Managing and resolving Priority Technical Issues
Our current risk management framework often results in issues whereby the underlying compliance/revenue risk identified involves a technical or interpretative issue which requires resolution. Resolution is mainly achieved through concluding a Tax Office view of the application of a relevant provision(s) in the tax or superannuation laws. The resolution of a PTI can involve one or more strategies including the issue of a public ruling or a law administration practice statement (LAPS), through litigation or through advice to Treasury.
The PTI management procedures for tax officers in both the Compliance area that 'owns' the compliance risk and the Law area which has responsibility for resolving the underling technical issue are outlined in Law Administration Practice Statement PS LA 2003/10 Management of 'Priority Technical Issues'. The procedures, which include the allocation of a priority 1, 2 or 3 to each PTI, are designed to ensure that processes for identification and resolution of PTIs are aligned with the Tax Office Risk Management Policy and corporate strategies and processes to address risks.
PTIs can also arise from audits and private ruling requests and, in these situations, the Tax Office view is usually communicated to a taxpayer in an audit position paper or a private ruling. In relation to public rulings, LAPS and other publications, a Tax Office view is taken to have been formed when a draft ruling, LAPS or publication issues or if no draft is to issue, the final product.6
It is quite common for a PTI to have several strategies in play. For example, a LAPS or a public ruling could be used to mitigate an underlying compliance risk. Also, it may take some time after a PTI has been identified and registered for the Tax Office to conclude which strategy is the most appropriate to resolve the underlying technical issue.
PTI improvement initiatives
The Tax Office's PTI Committee (PTIC) was mentioned in Chapter 4 as one source for 'top down' intervention, as required, to improve the timeliness of resolution of PTIs.

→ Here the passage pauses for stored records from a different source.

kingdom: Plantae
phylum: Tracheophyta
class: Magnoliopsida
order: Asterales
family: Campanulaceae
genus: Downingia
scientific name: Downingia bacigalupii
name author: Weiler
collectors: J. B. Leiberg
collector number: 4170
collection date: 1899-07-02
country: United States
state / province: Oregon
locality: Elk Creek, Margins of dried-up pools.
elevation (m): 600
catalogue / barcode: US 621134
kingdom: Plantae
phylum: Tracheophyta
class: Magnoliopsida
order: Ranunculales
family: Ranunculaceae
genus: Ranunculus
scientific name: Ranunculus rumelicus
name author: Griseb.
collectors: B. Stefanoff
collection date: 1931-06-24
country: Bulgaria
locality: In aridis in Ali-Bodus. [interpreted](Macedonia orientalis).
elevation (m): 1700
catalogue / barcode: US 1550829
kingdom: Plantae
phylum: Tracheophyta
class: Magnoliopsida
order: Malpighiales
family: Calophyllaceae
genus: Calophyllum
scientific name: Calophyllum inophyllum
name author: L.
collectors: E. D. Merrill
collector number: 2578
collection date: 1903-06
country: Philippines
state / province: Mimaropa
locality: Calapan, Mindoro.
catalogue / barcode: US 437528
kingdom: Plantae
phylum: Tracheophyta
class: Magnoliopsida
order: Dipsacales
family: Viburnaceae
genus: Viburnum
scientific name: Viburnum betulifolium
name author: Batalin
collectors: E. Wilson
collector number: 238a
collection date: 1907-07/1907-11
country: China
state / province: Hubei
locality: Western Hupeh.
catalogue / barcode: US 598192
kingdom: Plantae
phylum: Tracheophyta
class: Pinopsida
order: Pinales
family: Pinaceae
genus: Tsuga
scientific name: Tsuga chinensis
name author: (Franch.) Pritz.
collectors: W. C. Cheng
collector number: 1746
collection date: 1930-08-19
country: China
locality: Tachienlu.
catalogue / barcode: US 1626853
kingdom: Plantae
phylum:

Over the past 18 months, PTIC has focused on those PTIs, which are over six months old and where a Tax Office view of the relevant provision has not yet been established. PTIC's governance has been complemented by the improvements outlined in Chapter 4 of this report and other improvement initiatives such as:
- regular PTI callovers both within and across BSLs in addition to the PTIC processes mentioned above
- improved integration and management by PTI owners and BSL SES risk owners of their respective areas in Compliance and Law
- introducing efficiencies and dedicated senior officers (at the SES Band 1 and Band 2 levels) into the public rulings development process
- improving and streamlining public ruling panel processes to make efficient use of panel time and expedite the finalisation of rulings. This includes pre-panel discussions between internal panel members and the ruling team and allowing external members additional time to consider panel papers and provide initial comments prior to the meeting, and
- having a suite of project plan templates to assist tax officers in developing the different resolution strategies/treatments for PTIs.
These initiatives have resulted in a significant reduction in both the number of PTIs on hand and those PTIs which are over six months old and without an ATO view.
Over the two years to 30 June 2008, the number of PTIs in this category has reduced from 70 to 26 issues. During that time, the PTI stock has reduced from 273 at 30 June 2006 to 202 issues at 30 June 2008 and over 300 PTIs have been finalised.
6 Where litigation or advice to Treasury/Government is involved, timeframes for fully resolving the issue depend on processes that are sometimes outside the Tax Office's control. Also, PTIs involving litigation as a resolution strategy have a concluded Tax Office view as the basis from which the litigation will proceed.